Extracted entries:

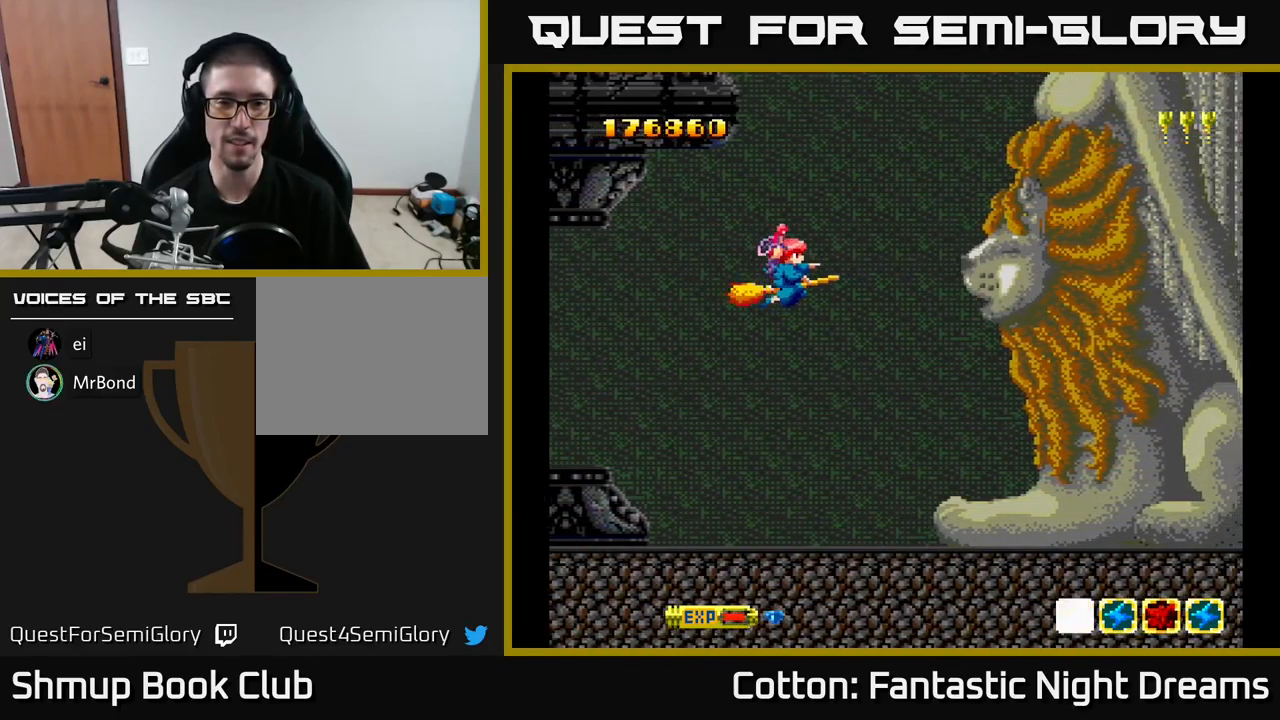
{"buttons": ["Y"], "right_stick": "center", "events": []}
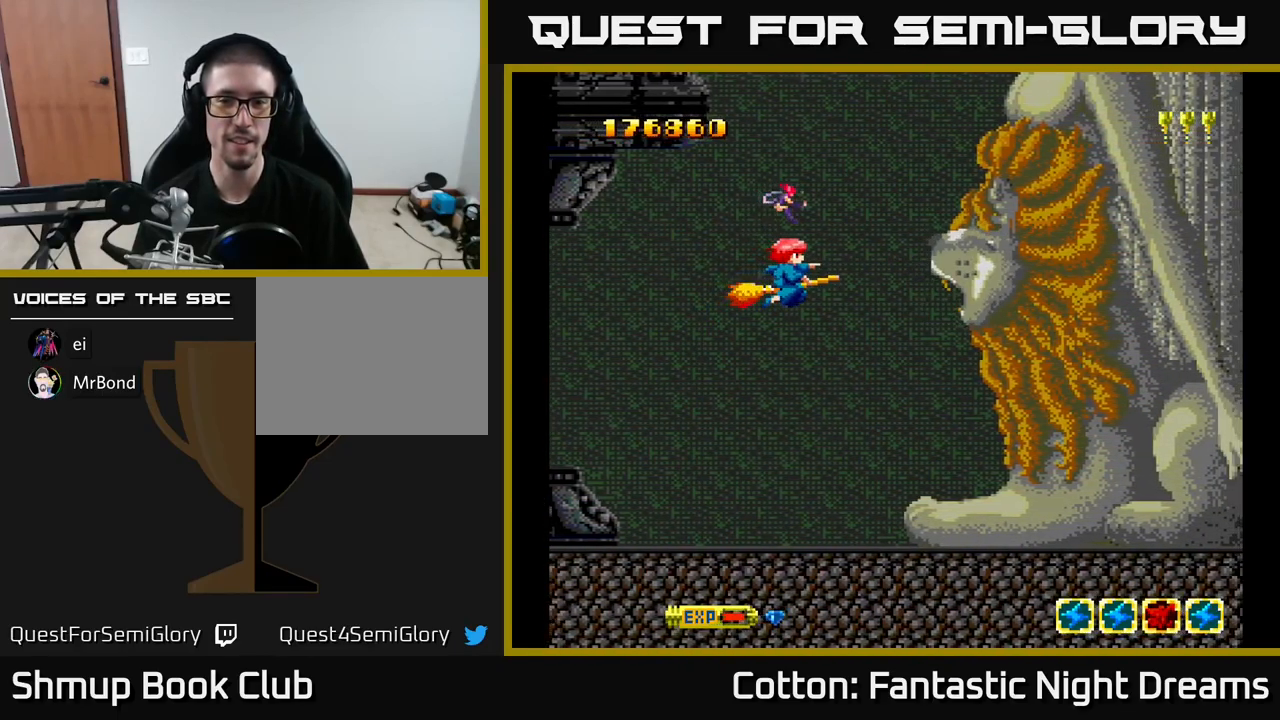
{"buttons": ["Y"], "right_stick": "center", "events": [[117, "DPAD_UP", "down"], [134, "DPAD_LEFT", "down"], [200, "DPAD_UP", "up"], [250, "DPAD_LEFT", "up"]]}
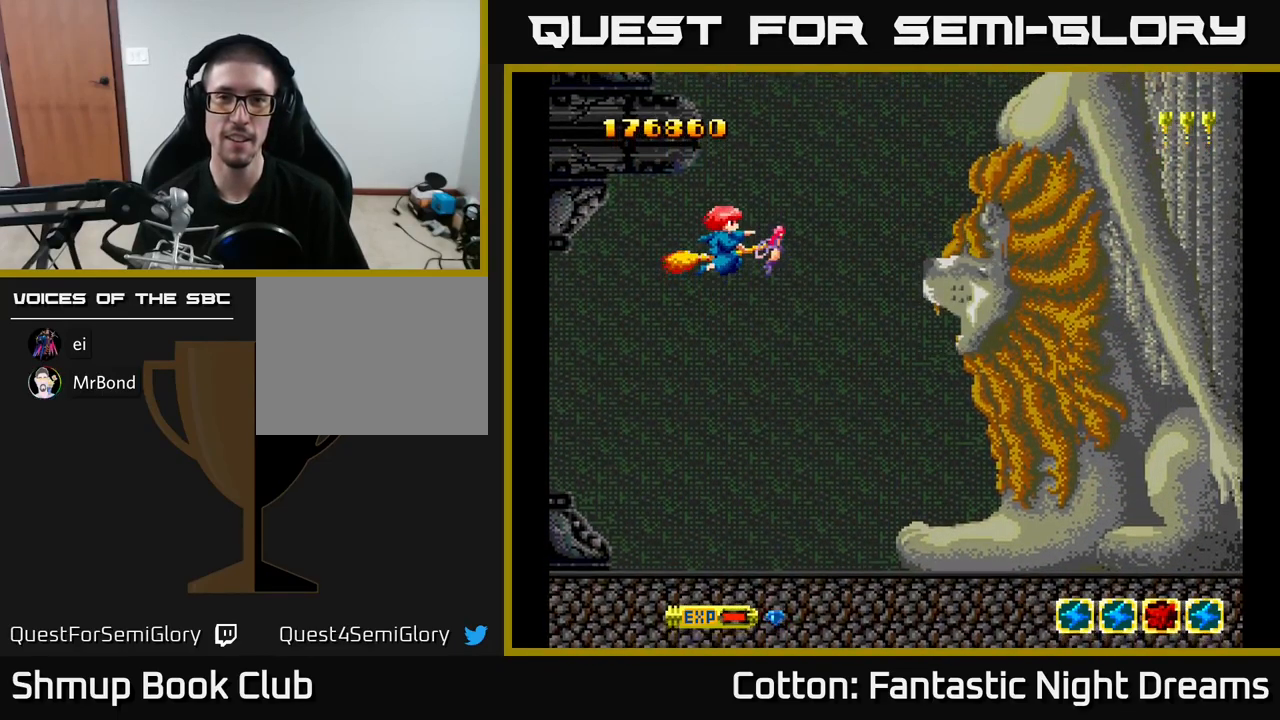
{"buttons": ["Y", "DPAD_UP"], "right_stick": "center", "events": [[184, "DPAD_RIGHT", "down"], [250, "DPAD_UP", "down"], [267, "DPAD_RIGHT", "up"]]}
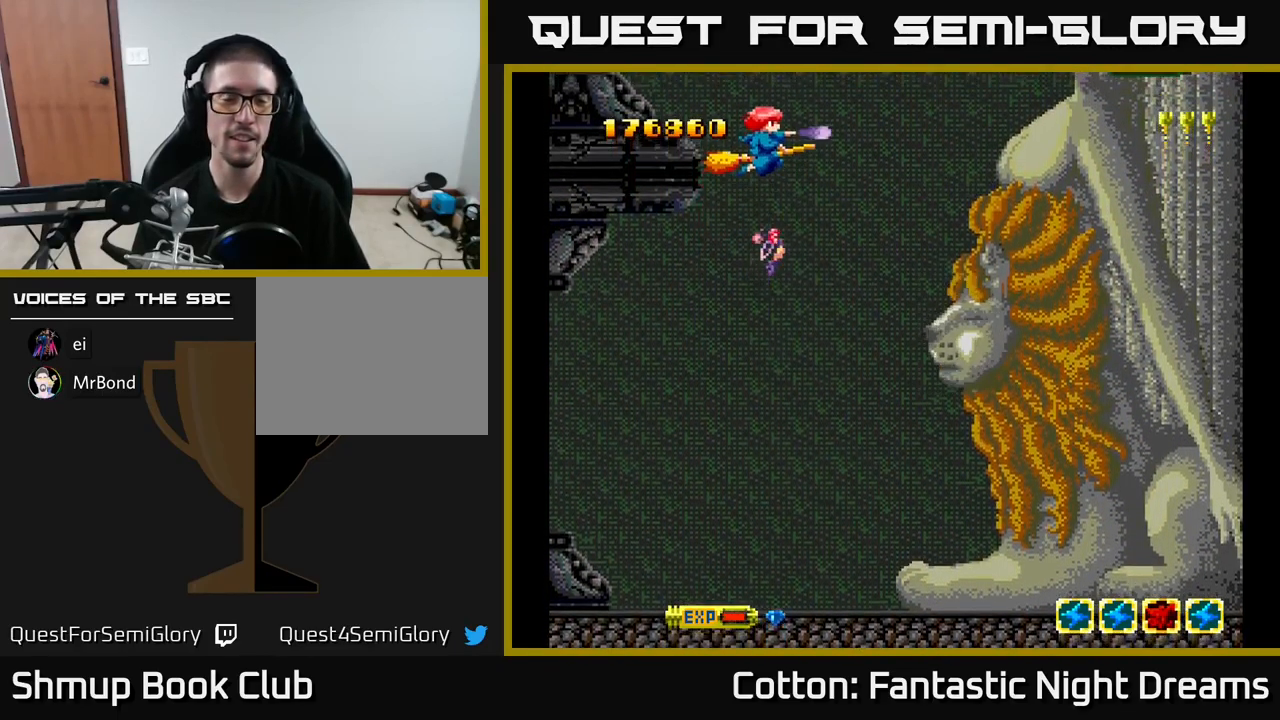
{"buttons": ["Y"], "right_stick": "center", "events": [[117, "DPAD_UP", "up"]]}
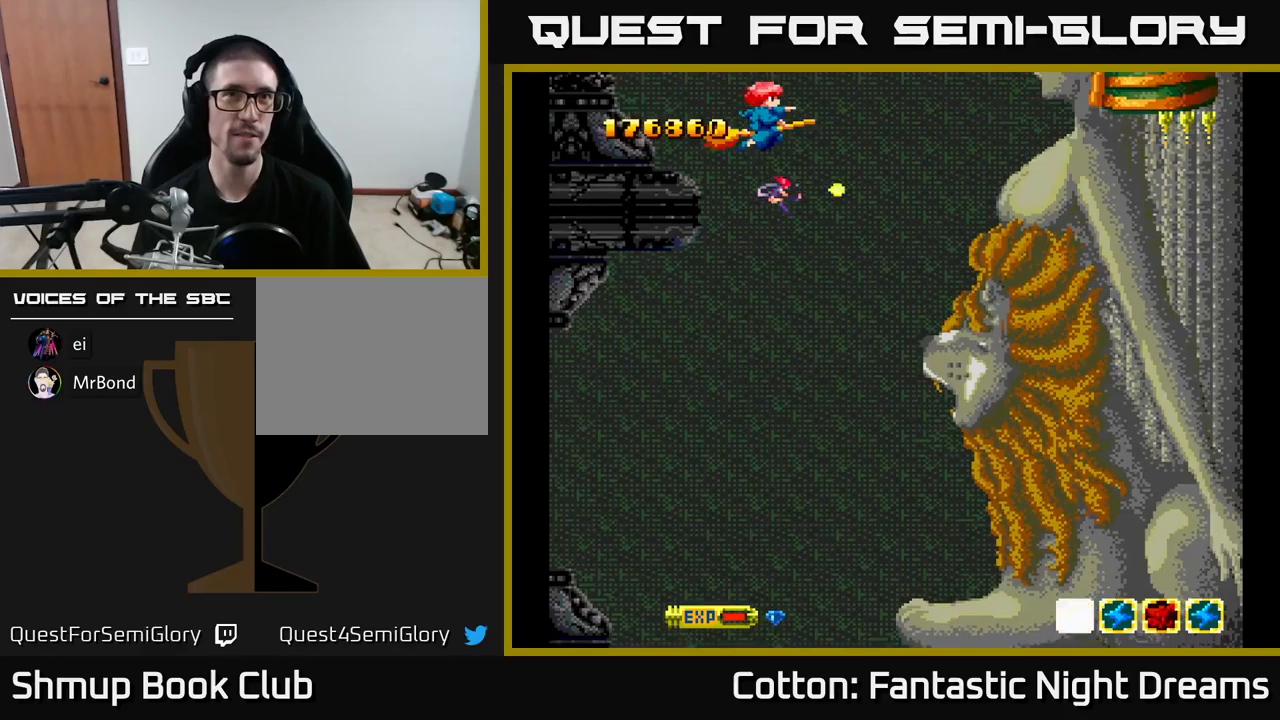
{"buttons": [], "right_stick": "center", "events": [[50, "DPAD_DOWN", "down"], [183, "DPAD_DOWN", "up"], [416, "Y", "up"]]}
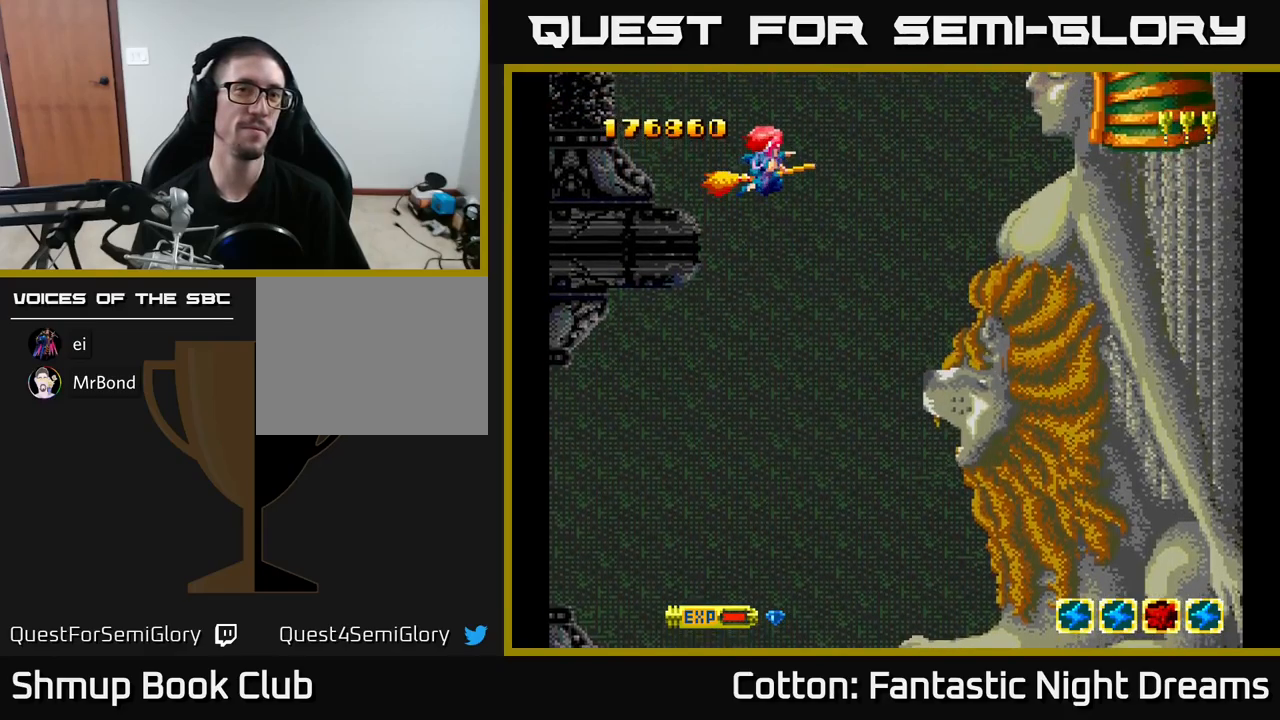
{"buttons": ["Y", "DPAD_LEFT"], "right_stick": "center", "events": [[183, "Y", "down"], [500, "DPAD_LEFT", "down"]]}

To do:
Write the lines above out again exactly, without any of their pictures.

Finished task:
{"buttons": ["Y"], "right_stick": "center", "events": []}
{"buttons": ["Y"], "right_stick": "center", "events": [[117, "DPAD_UP", "down"], [134, "DPAD_LEFT", "down"], [200, "DPAD_UP", "up"], [250, "DPAD_LEFT", "up"]]}
{"buttons": ["Y", "DPAD_UP"], "right_stick": "center", "events": [[184, "DPAD_RIGHT", "down"], [250, "DPAD_UP", "down"], [267, "DPAD_RIGHT", "up"]]}
{"buttons": ["Y"], "right_stick": "center", "events": [[117, "DPAD_UP", "up"]]}
{"buttons": [], "right_stick": "center", "events": [[50, "DPAD_DOWN", "down"], [183, "DPAD_DOWN", "up"], [416, "Y", "up"]]}
{"buttons": ["Y", "DPAD_LEFT"], "right_stick": "center", "events": [[183, "Y", "down"], [500, "DPAD_LEFT", "down"]]}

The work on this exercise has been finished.